Shows/hides a vertical blue line at the current time.
In the main toolbar, click the Graph mode button.
Graph view displays a variety of graphs and histograms based on the pixel values of the image. It is useful for data analysis of images (quantization, dynamic range, errors, etc.).
The graph view supports up to 16 viewports.
By default, the histograms don’t adapt the entire range of the graph; they clip off the top 2% of the maximum pixel occurrences. This prevents the background color (which will probably be the most prevalent color) from causing the graph to adapt to a single spike. You can toggle this off by pressing ⇧ Shift + S (or by clicking "Ignore Graph Spikes during Adapt" at the bottom of the View toolbar). This only applies to the first 4 histograms, not the graphs.
The control bar contains the same component selectors as the Image view. There is also a menu to choose graph type:
Frequencies of occurrence of pixel values in the image as a bar graph.
Frequencies of occurrence of hues in the image as a bar graph (you must have a vector plane of 3 or 4 elements).
Frequencies of occurrence of saturation levels in the image as a bar graph.
Frequencies of occurrence of pixel value levels in the image as a bar graph.

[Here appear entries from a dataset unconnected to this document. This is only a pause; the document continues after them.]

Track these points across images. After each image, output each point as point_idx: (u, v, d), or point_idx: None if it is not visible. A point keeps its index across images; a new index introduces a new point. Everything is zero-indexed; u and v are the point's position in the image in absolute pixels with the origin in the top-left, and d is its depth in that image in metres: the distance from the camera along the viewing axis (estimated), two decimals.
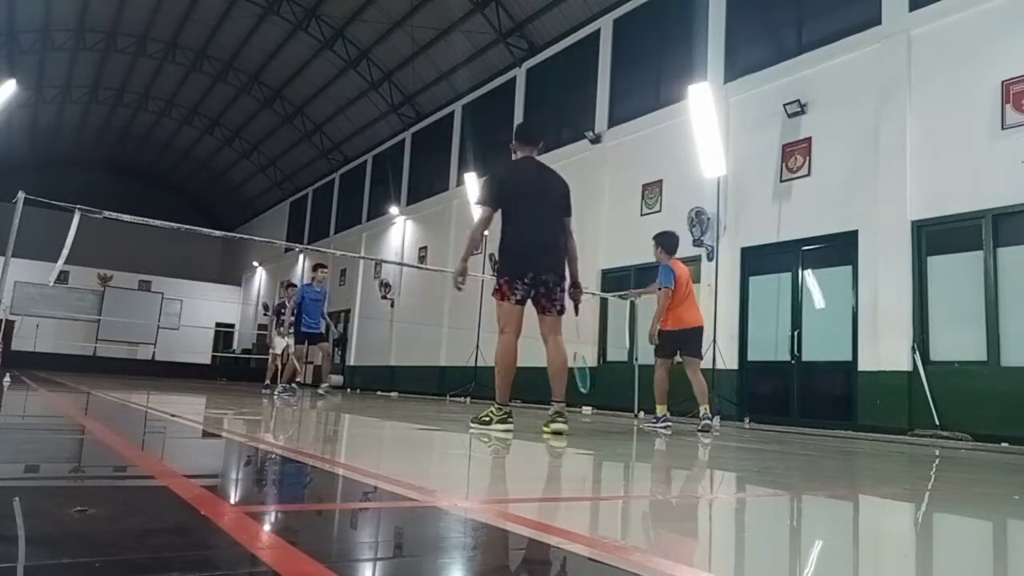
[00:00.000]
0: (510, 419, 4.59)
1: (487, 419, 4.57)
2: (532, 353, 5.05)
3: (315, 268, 11.09)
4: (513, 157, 5.00)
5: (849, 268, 9.01)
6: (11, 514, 1.41)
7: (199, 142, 29.22)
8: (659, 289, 6.56)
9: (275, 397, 9.32)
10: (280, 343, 11.28)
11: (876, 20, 9.13)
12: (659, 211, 11.71)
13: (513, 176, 4.84)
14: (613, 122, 13.13)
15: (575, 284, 4.87)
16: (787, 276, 9.75)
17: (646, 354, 11.19)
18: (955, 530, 2.15)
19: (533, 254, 4.63)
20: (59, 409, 5.32)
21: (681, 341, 6.65)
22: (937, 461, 4.78)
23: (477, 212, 4.77)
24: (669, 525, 1.86)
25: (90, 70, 23.95)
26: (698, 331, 6.74)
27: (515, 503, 1.91)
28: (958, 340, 7.87)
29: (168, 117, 27.54)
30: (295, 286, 11.50)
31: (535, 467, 3.27)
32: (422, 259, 18.46)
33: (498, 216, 4.76)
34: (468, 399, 13.87)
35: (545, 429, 4.57)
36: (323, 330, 10.79)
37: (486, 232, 4.82)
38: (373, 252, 21.00)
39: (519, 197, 4.68)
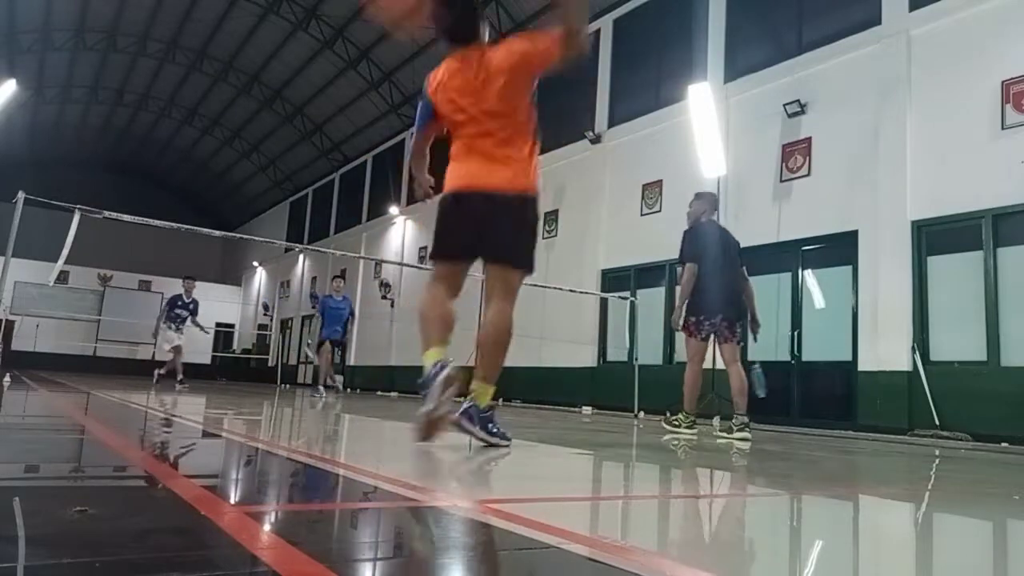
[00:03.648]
0: (695, 425, 5.78)
1: (677, 423, 5.78)
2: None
3: (333, 279, 11.97)
4: (696, 214, 6.05)
5: (849, 268, 9.01)
6: (11, 514, 1.41)
7: (199, 142, 29.20)
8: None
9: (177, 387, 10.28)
10: (173, 337, 11.63)
11: (876, 20, 9.12)
12: (659, 211, 11.70)
13: (709, 237, 5.93)
14: (613, 122, 13.12)
15: (754, 319, 5.95)
16: (787, 276, 9.74)
17: (646, 354, 11.22)
18: (955, 530, 2.15)
19: (722, 301, 5.74)
20: (59, 409, 5.32)
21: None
22: (937, 461, 4.78)
23: (686, 269, 5.76)
24: (669, 525, 1.86)
25: (90, 70, 23.94)
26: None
27: (515, 503, 1.90)
28: (958, 340, 7.87)
29: (168, 117, 27.52)
30: (192, 279, 12.81)
31: (535, 467, 3.26)
32: (422, 259, 18.44)
33: None
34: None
35: (730, 436, 5.41)
36: (343, 338, 11.23)
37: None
38: (373, 252, 20.98)
39: (711, 250, 5.82)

Pixel/Hue/Saturation/Value Vs U/V
These 8 graphs show the pixel value, hue, saturation or value of pixel rows or columns in the image. The values are plotted as individual points. Dense regions of the graph will appear more white than blue.
Hue Vs Saturation
Saturation range of the different hues in the image. Dense regions of the graph (ie, many occurrences of the same hue-saturation pair) will appear whiter than the normal hue.
Hue Vs Value
Value range of different hues in the image. Dense regions of the graph (ie, many occurrences of the same hue-saturation pair) will appear whiter than the normal hue.

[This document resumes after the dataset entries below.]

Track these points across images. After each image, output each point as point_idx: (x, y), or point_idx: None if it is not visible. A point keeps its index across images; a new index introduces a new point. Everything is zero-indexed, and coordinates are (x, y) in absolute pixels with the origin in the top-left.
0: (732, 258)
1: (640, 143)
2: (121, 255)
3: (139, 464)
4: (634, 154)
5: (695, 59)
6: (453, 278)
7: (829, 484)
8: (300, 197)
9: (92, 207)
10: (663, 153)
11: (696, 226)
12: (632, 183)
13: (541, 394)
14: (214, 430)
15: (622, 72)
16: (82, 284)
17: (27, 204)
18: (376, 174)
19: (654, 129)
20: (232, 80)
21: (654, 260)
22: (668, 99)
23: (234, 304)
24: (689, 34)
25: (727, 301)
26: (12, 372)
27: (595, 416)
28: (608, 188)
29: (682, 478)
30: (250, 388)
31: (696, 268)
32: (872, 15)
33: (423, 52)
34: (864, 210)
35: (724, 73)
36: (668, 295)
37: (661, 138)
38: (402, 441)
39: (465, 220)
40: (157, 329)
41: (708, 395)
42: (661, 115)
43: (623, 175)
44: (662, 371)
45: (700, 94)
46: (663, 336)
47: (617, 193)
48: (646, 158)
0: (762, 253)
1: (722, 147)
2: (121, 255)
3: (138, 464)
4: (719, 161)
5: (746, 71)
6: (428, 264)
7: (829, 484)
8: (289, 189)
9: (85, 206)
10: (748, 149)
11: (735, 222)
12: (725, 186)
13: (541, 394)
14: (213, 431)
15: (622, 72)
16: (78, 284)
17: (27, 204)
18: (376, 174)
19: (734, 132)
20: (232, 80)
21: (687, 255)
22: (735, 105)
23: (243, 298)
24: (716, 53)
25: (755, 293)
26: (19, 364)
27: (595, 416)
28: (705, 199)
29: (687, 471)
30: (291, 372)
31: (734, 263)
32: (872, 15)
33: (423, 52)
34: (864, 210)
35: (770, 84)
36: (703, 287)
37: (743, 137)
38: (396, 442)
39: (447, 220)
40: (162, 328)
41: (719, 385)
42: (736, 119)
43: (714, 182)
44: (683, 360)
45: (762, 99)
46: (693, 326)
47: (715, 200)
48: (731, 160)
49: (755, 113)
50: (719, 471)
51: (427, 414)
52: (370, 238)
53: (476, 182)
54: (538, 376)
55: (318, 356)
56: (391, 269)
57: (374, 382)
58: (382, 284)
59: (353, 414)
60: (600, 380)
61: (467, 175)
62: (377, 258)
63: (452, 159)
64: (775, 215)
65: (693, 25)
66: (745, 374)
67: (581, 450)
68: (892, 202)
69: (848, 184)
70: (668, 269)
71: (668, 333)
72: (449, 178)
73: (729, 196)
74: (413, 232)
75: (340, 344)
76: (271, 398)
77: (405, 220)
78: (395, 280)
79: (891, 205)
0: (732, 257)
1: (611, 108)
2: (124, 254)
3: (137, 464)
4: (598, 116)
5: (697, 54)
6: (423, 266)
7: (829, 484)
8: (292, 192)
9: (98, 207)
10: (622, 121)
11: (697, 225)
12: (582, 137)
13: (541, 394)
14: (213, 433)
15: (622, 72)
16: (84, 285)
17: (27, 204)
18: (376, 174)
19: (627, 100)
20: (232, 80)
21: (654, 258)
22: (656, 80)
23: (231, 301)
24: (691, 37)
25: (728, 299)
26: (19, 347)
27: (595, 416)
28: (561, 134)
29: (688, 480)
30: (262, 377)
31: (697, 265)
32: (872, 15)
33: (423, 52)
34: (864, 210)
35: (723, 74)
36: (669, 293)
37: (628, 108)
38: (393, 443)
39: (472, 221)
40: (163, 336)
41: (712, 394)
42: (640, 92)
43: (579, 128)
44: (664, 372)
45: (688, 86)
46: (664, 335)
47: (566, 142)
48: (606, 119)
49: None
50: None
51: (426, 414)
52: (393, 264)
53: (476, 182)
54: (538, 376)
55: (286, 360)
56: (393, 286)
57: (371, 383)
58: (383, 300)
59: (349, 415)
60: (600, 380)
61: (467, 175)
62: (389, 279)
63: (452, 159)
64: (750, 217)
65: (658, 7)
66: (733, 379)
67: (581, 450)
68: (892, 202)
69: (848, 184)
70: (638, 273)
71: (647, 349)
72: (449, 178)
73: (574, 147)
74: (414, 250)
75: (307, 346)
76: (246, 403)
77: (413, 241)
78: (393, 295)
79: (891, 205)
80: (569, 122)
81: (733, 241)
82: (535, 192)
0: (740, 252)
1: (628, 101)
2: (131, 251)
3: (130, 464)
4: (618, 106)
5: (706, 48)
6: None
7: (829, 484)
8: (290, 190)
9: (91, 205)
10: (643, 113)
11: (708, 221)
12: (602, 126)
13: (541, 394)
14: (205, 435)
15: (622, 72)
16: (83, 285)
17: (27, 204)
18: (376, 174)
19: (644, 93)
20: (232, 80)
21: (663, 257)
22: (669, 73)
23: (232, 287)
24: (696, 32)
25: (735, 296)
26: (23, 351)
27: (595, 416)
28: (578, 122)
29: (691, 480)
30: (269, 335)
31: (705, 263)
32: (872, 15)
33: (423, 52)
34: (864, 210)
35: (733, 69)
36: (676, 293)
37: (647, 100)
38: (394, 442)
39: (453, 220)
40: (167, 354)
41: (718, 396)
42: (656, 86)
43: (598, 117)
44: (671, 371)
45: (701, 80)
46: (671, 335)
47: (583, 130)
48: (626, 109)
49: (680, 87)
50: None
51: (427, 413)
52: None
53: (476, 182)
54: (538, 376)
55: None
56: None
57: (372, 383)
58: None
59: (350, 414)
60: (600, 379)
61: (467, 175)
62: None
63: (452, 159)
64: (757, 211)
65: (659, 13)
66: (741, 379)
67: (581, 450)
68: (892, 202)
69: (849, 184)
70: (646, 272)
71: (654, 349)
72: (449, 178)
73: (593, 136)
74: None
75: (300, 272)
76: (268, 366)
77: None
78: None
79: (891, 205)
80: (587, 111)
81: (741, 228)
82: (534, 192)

The viewport automatically pans and zooms to show the full horizontal domain of the graph.
The viewport automatically pans and zooms to show the full vertical range of the graph.
Ignore Spikes During Adapt
Ignores the top 2% of data points when calculating the full vertical range of values for Vertical Adapt. This keeps spikes in the data from affecting the vertical range.
Shows the occurrence of pixel component values.
Shows the occurrence of the pixel hues.
Shows the occurrence of pixel saturation.
Shows the occurrence of pixel values (that is, level of brightness, as in hue, saturation, and value).
Shows the color transformation that the image is under. Only used in the COP viewer, for Blue Color correction nodes.
Pixel vs. U/V
Shows the pixel’s values mapped along the Y axis, and the horizontal/vertical position along the X.
Hue/Saturation/Value vs. U/V
Same as above, but for hue, saturation, or value.
Hue vs. Saturation
Plots each hue’s saturation, showing how saturated the various colors in the image are.
Hue vs. Value
Plots each hue’s value, showing how bright the various colors in the image are.